Since SUDS can handle anti- and true- dependences more efficiently than may-dependences, the goal of the SUDS compiler is to move as many objects as possible into the more efficient categories. It does this using three main compiler optimizations. *Privatization* uses dataflow analysis to identify objects whose live ranges do not extend outside the body of a loop. It also identifies several kinds of true-dependences and loop invariant objects. Additional support is provided for renaming non-scalar objects by taking advantage of scoping information. *Critical path reduction* improves program parallelism in the face of true-dependences, as shown in Figure 3. We introduce additional temporary variables that will hold the old value of the object while the new value is computed and forwarded to other, waiting, workers. *Register promotion* performs

partial redundancy elimination on load and store instructions (Cooper & Lu, 1997), reducing the number of may-dependence requests sent to the memory nodes.

### 4. Status

The SUDS system has been operational for several months. The system runs on a cycle accurate behavioral simulation of a Raw microprocessor. Several sparse-matrix and linked-list style applications run on the system and achieve better than 2x speedups. In the current version of the system, the programmer tells the system which loops to parallelize. SUDS will attempt to parallelize any loop, even “do-across” loops, loops with true-dependences, loops with non-trivial exit conditions and loops with internal control flow.

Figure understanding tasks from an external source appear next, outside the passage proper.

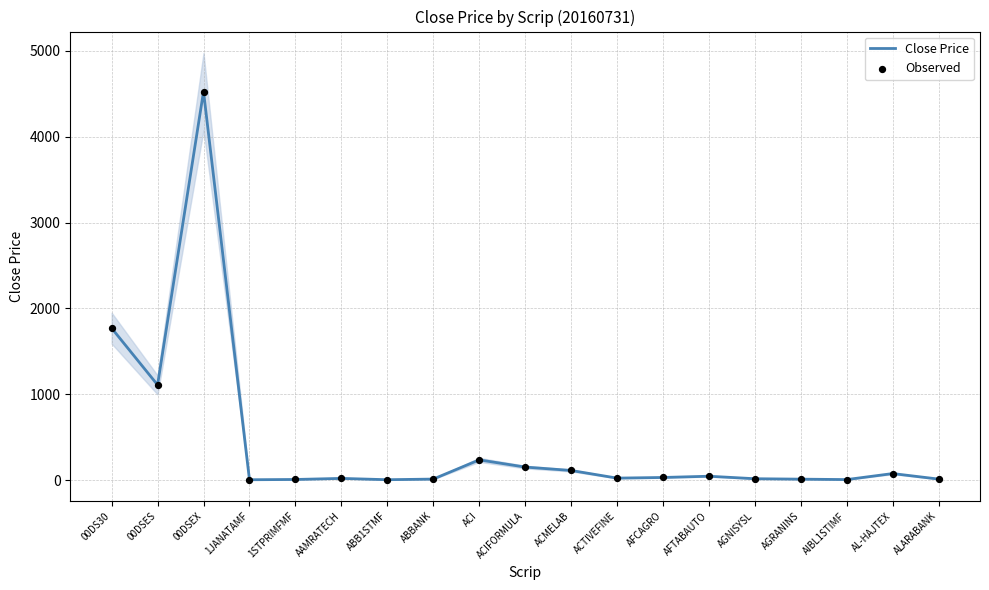

What is the total value across all series at ALARABANK?

25.4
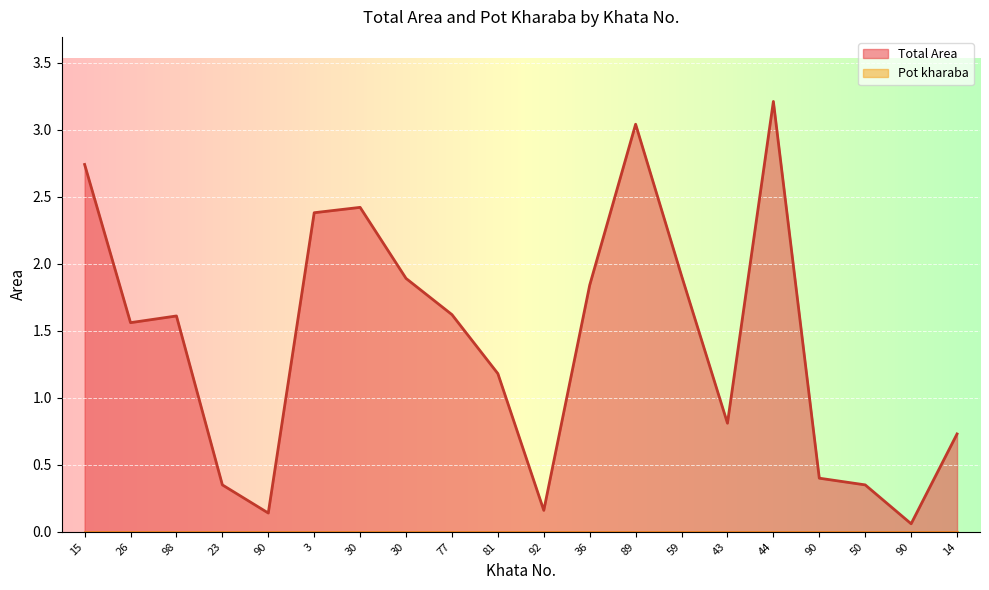

Which label corresponds to the largest value in the chart?

44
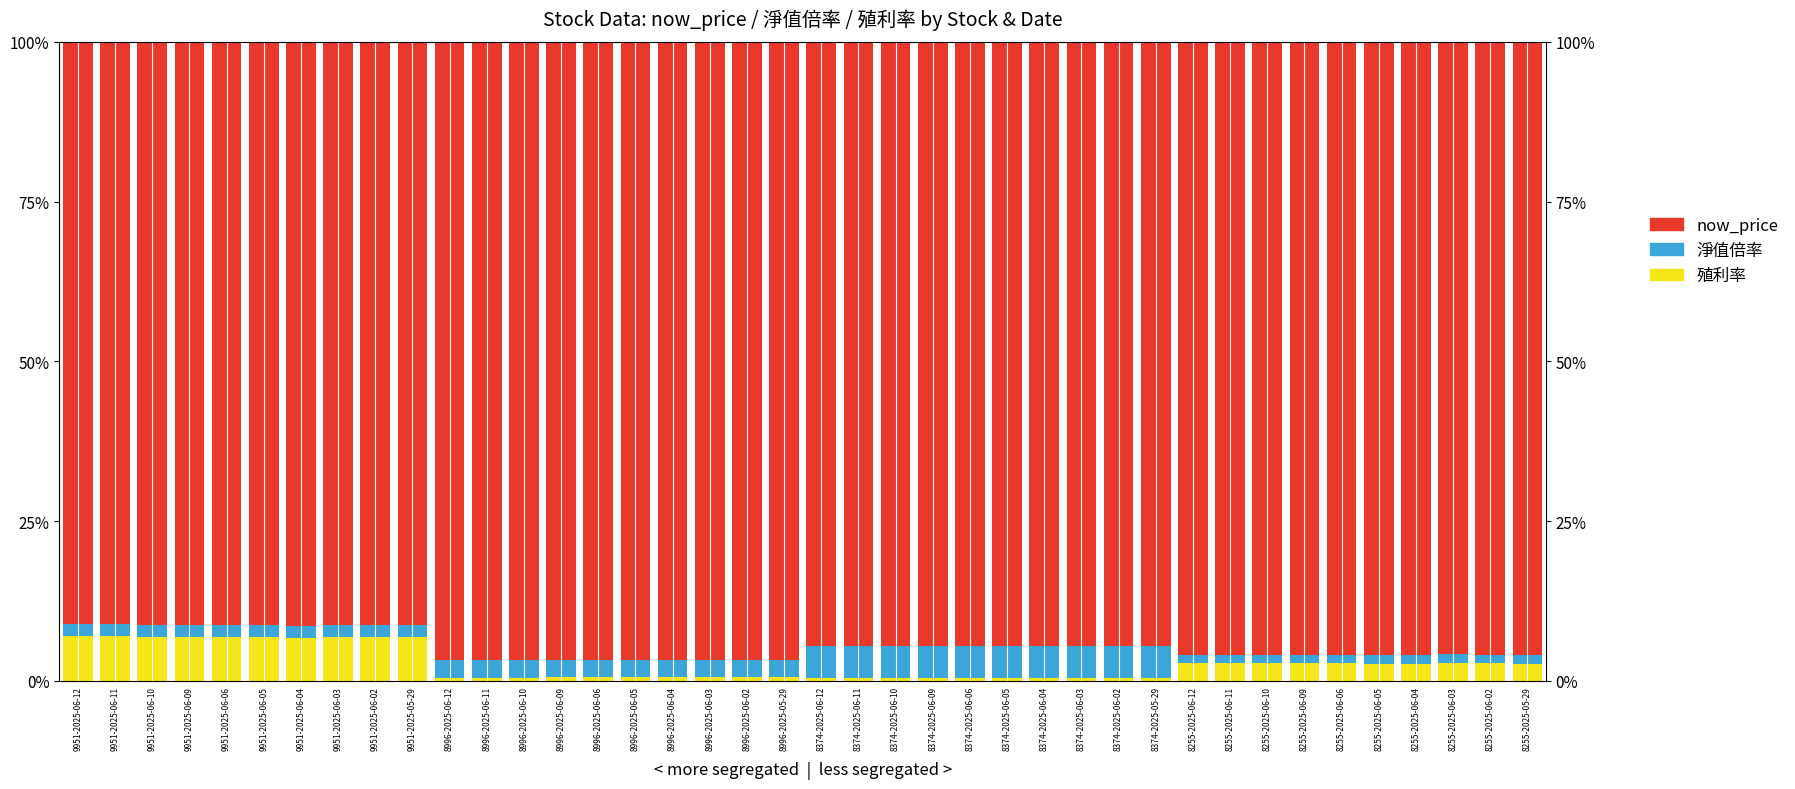

How many distinct data groups are displayed?

3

Raw microprocessors provide a number of features that make them attractive targets for a memory dependence speculation system like SUDS. First, the low latency communication path between tiles is important for transferring true-dependences that lie along the critical path. In addition, the independent control on each tile allows each processing element to be involved in a different part of the computation. In particular, some tiles can be dedicated as worker nodes, running the user's application, while other tiles are allocated as memory nodes, executing completely different code as part of the runtime system. Finally, the many independent memory ports available on a Raw machine allow the bandwidth required for supporting renamed private variables and temporaries in addition to the data structures that the memory nodes require to monitor may-dependences.

### References

Bernstein, P. A., & Goodman, N. (1980). Timestamp-Based Algorithms for Concurrency Control in Distributed Database Systems. *Proceedings of the Sixth International Conference on Very Large Data Bases* (pp. 285–300). Montreal, Canada.

Cooper, K. D., & Lu, J. (1997). Register Promotion in C Programs. *Proceedings of the ACM SIGPLAN '97 Conference on Programming Language Design and Implementation* (pp. 308–319). Las Vegas, NV.

Franklin, M., & Sohi, G. S. (1996). ARB: A Hardware Mechanism for Dynamic Reordering of Memory References. *IEEE Transactions on Computers*, 45, 552–571.

Lee, W., Barua, R., Frank, M., Srikrishna, D., Babb, J., Sarkar, V., & Amarasinghe, S. (1998). Space-Time Scheduling of Instruction-Level Parallelism on a Raw Machine. *Proceedings of the Eighth ACM Conference on Architectural Support for Programming Languages and Operating Systems* (pp. 46–57). San Jose, CA.